Rob Beschizza at Boing Boing points to a post by John Gruber where he noticed in advance of the iPhone OS 4.0 announcement, Apple changed the developer agreement to bar third party development tools. Gruber prevaricates on whether this move is largely about Adobe or not.

I think it is irrelevant as it provides another data point which establishes a trend of shabby treatment of developers by Apple. Beschizza in his commentary suggests it may be in service of Apple’s vaulted “experience” but I reject that contention. I would say that their irritating approval process is enough to ensure user experience regardless of the internals or provenance of an application. Plus, if a cross compiled application just isn’t as peppy as a first class competitor, shouldn’t the market decided whether good enough is less preferable to a presumably “superior” app that takes full advantage of the native capabilities of iPhones, iPads and iPods?

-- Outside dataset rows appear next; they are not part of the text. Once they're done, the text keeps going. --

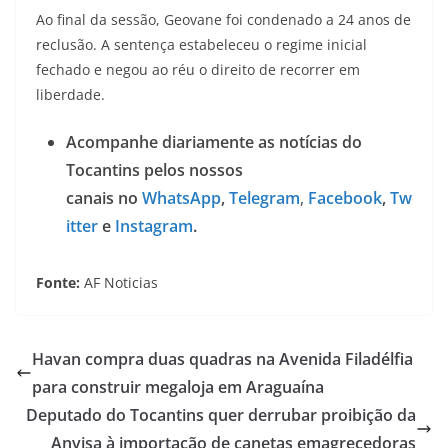
Ao final da sessão, Geovane foi condenado a 24 anos de
reclusão. A sentença estabeleceu o regime inicial
fechado e negou ao réu o direito de recorrer em
liberdade.
Acompanhe diariamente as notícias do
Tocantins pelos nossos
canais no
WhatsApp
,
Telegram
,
Facebook
,
Tw
itter
e
Instagram
.
Fonte:
AF Noticias
Havan compra duas quadras na Avenida Filadélfia
para construir megaloja em Araguaína
Deputado do Tocantins quer derrubar proibição da
Anvisa à importação de canetas emagrecedoras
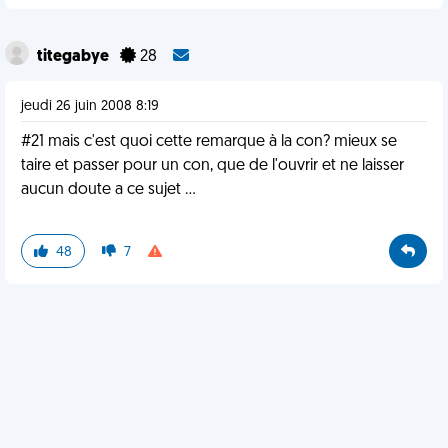
titegabye
28
jeudi 26 juin 2008 8:19
#21 mais c'est quoi cette remarque à la con? mieux se
taire et passer pour un con, que de l'ouvrir et ne laisser
aucun doute a ce sujet ...
48
7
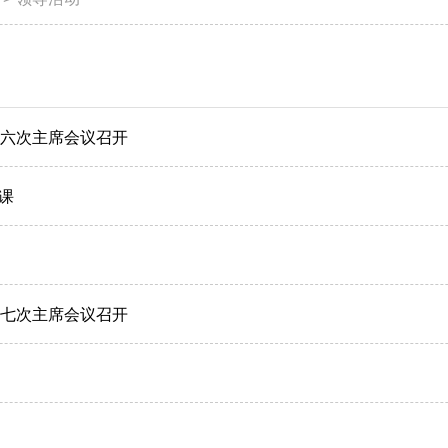
十六次主席会议召开
课
十七次主席会议召开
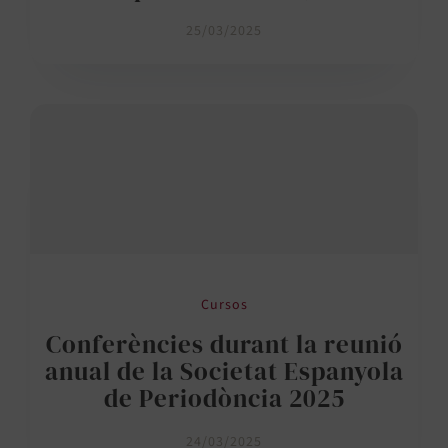
25/03/2025
Cursos
Conferències durant la reunió
anual de la Societat Espanyola
de Periodòncia 2025
24/03/2025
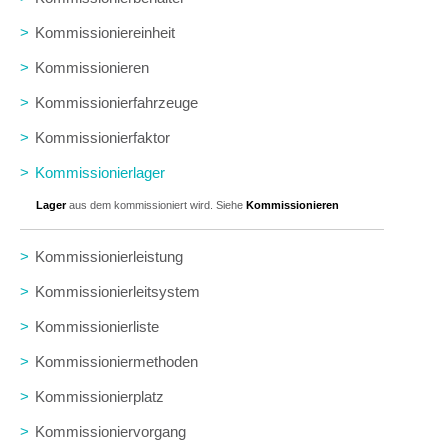
>
Kommissioniereinheit
>
Kommissionieren
>
Kommissionierfahrzeuge
>
Kommissionierfaktor
>
Kommissionierlager
Lager
aus dem kommissioniert wird. Siehe
Kommissionieren
>
Kommissionierleistung
>
Kommissionierleitsystem
>
Kommissionierliste
>
Kommissioniermethoden
>
Kommissionierplatz
>
Kommissioniervorgang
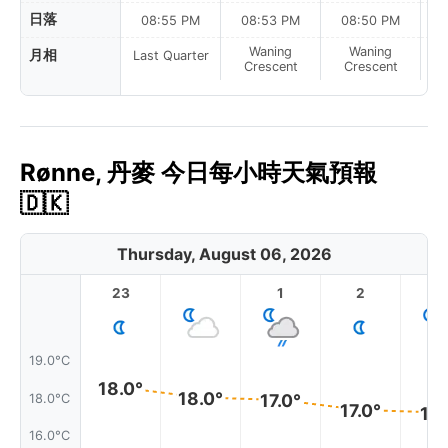
日落
08:55 PM
08:53 PM
08:50 PM
Waning
Waning
月相
Last Quarter
Crescent
Crescent
Rønne, 丹麥 今日每小時天氣預報
🇩🇰
Thursday, August 06, 2026
23
1
2
3
19.0°C
18.0°
18.0°
17.0°
18.0°C
17.0°
17.
16.0°C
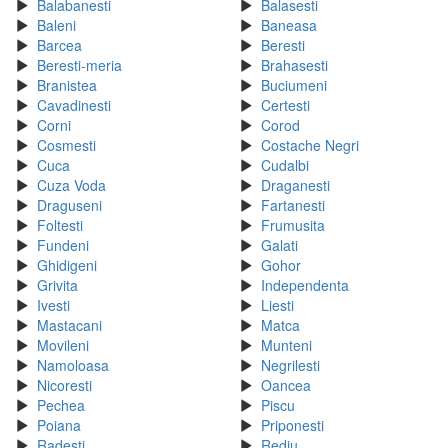
Balabanesti
Balasesti
Baleni
Baneasa
Barcea
Beresti
Beresti-meria
Brahasesti
Branistea
Buciumeni
Cavadinesti
Certesti
Corni
Corod
Cosmesti
Costache Negri
Cuca
Cudalbi
Cuza Voda
Draganesti
Draguseni
Fartanesti
Foltesti
Frumusita
Fundeni
Galati
Ghidigeni
Gohor
Grivita
Independenta
Ivesti
Liesti
Mastacani
Matca
Movileni
Munteni
Namoloasa
Negrilesti
Nicoresti
Oancea
Pechea
Piscu
Poiana
Priponesti
Radesti
Rediu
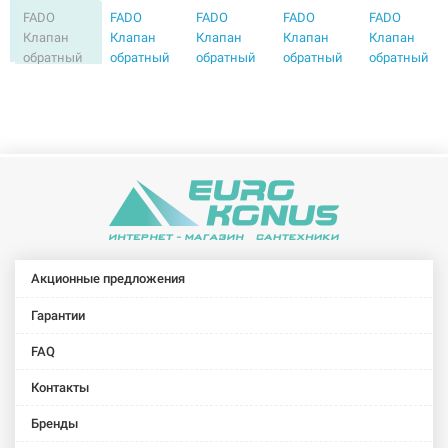
FADO
FADO
FADO
FADO
FADO
Клапан
Клапан
Клапан
Клапан
Клапан
обратный
обратный
обратный
обратный
обратный
Classic 1"
Classic 3/4"
NEW 1 1/4"
NEW 1"
NEW 3/4"
(KL13)
(KL12)
(KL4)
(KL3)
(KL2)
FADO
FADO
Клапан-
Клапан-
хлопушка
хлопушка
обратный
обратный
мембранный
мембранный
1" (KL23)
3/4" (KL22)
Акционные предложения
Гарантии
FAQ
Контакты
Бренды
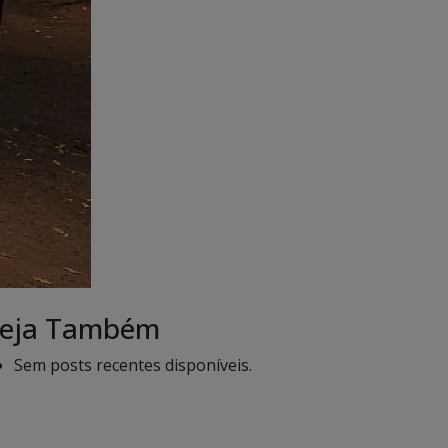
eja Também
Sem posts recentes disponíveis.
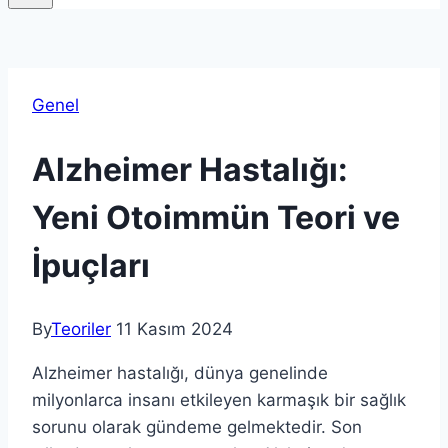
Genel
Alzheimer Hastalığı:
Yeni Otoimmün Teori ve
İpuçları
By
Teoriler
11 Kasım 2024
Alzheimer hastalığı, dünya genelinde
milyonlarca insanı etkileyen karmaşık bir sağlık
sorunu olarak gündeme gelmektedir. Son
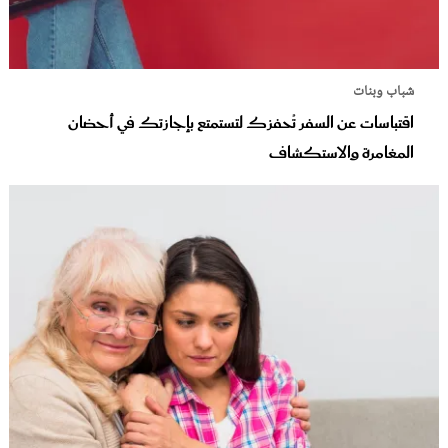
شباب وبنات
اقتباسات عن السفر تُحفزك لتستمتع بإجازتك في أحضان
المغامرة والاستكشاف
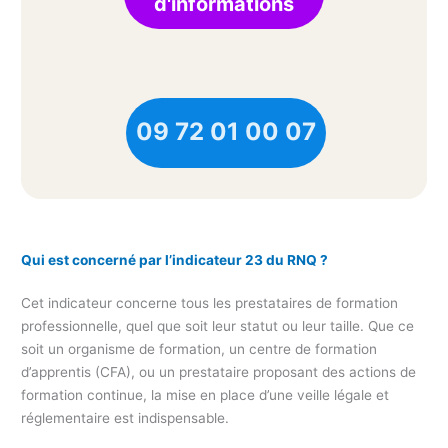
d'informations
09 72 01 00 07
Qui est concerné par l’indicateur 23 du RNQ ?
Cet indicateur concerne tous les prestataires de formation
professionnelle, quel que soit leur statut ou leur taille. Que ce
soit un organisme de formation, un centre de formation
d’apprentis (CFA), ou un prestataire proposant des actions de
formation continue, la mise en place d’une veille légale et
réglementaire est indispensable.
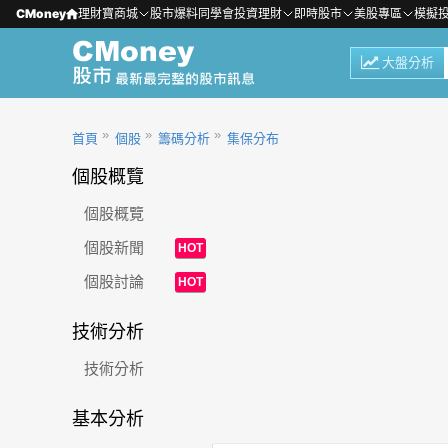
CMoney
理財寶商城
股市爆料同學會
投資理財
即時股市
美股專區
模擬
大盤分析
首頁
個股
籌碼分析
集保分布
個股概覽
個股概覽
個股新聞
HOT
個股討論
HOT
技術分析
技術分析
基本分析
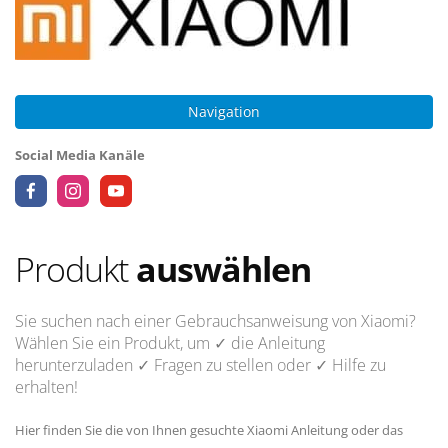
Navigation
Social Media Kanäle
Produkt
auswählen
Sie suchen nach einer Gebrauchsanweisung von Xiaomi?
Wählen Sie ein Produkt, um
✓ die Anleitung
herunterzuladen
✓ Fragen
zu stellen oder
✓ Hilfe
zu
erhalten!
Hier finden Sie die von Ihnen gesuchte Xiaomi Anleitung oder das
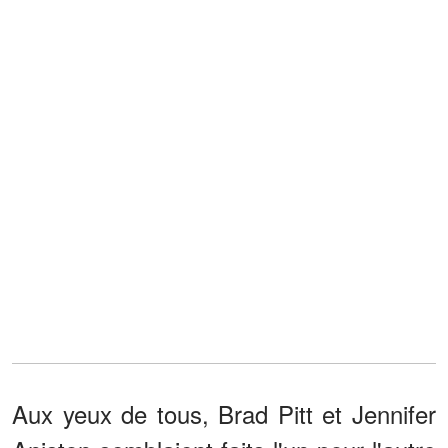
Aux yeux de tous, Brad Pitt et Jennifer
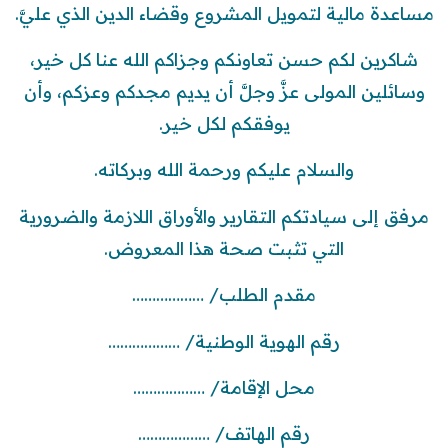
مساعدة مالية لتمويل المشروع وقضاء الدين الذي عليَّ.
شاكرين لكم حسن تعاونكم وجزاكم الله عنا كل خير،
وسائلين المولى عزَّ وجلَّ أن يديم مجدكم وعزكم، وأن
يوفقكم لكل خير.
والسلام عليكم ورحمة الله وبركاته.
مرفق إلى سيادتكم التقارير والأوراق اللازمة والضرورية
التي تثبت صحة هذا المعروض.
مقدم الطلب/ ………………
رقم الهوية الوطنية/ ………………
محل الإقامة/ ………………
رقم الهاتف/ ………………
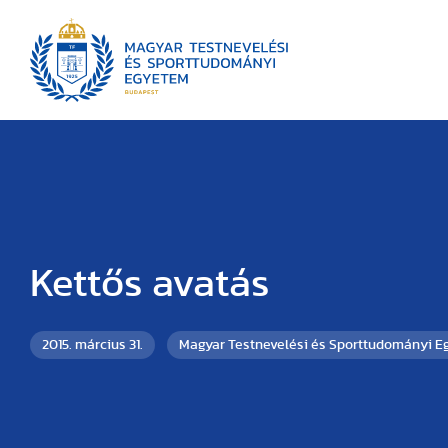
Kettős avatás
2015. március 31.
Magyar Testnevelési és Sporttudományi 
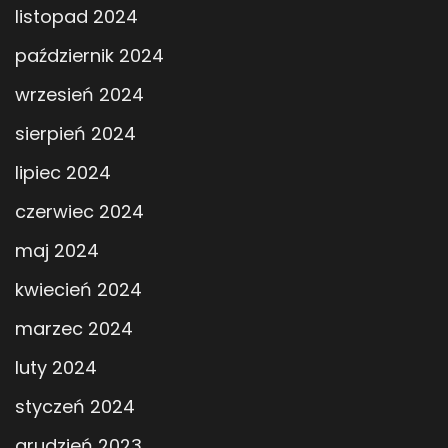
listopad 2024
październik 2024
wrzesień 2024
sierpień 2024
lipiec 2024
czerwiec 2024
maj 2024
kwiecień 2024
marzec 2024
luty 2024
styczeń 2024
grudzień 2023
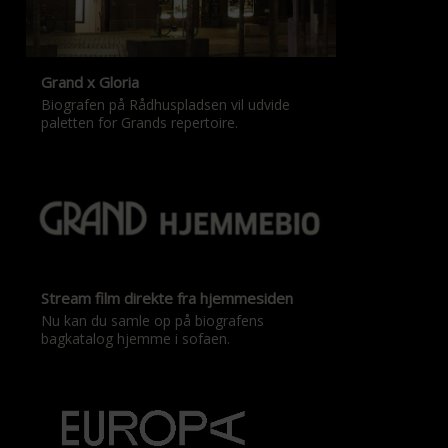
Grand x Gloria
Biografen på Rådhuspladsen vil udvide
paletten for Grands repertoire.
Stream film direkte fra hjemmesiden
Nu kan du samle op på biografens
bagkatalog hjemme i sofaen.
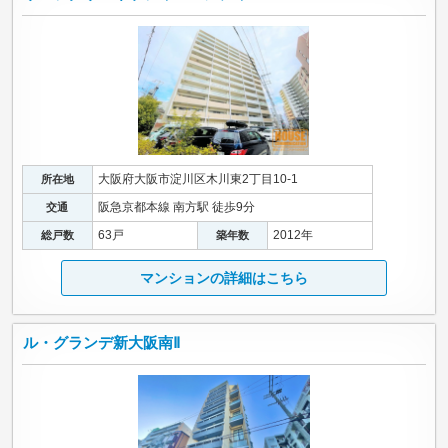
大阪府大阪市淀川区木川東2丁目10-1
所在地
阪急京都本線 南方駅 徒歩9分
交通
63戸
2012年
総戸数
築年数
マンションの詳細はこちら
ル・グランデ新大阪南Ⅱ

They are furthering an agenda of lock in. If a shop wishes to diversify their offerings by also targeting other platforms, they have just increased the price of doing so. Maybe that has some nebulous advantage to the user but it seems like a piss poor way to enable a compelling market for third parties. Of course, vendors could always just “use the web”, Gruber’s stock response to anyone criticizing Apple’s closed eco-system, as if that is in any way comparable to even cross compiled native applications.

One Reply to “Apple Developer Agreement Worsens”

  1. I think Developer rights is the wrong tag. We’re talking about software freedom here and regardless if you’re a developer or not, you can benefit from software freedoms such as the freedom to share, the freedom to control your own machines or the freedom to pay a developer to make changes for you.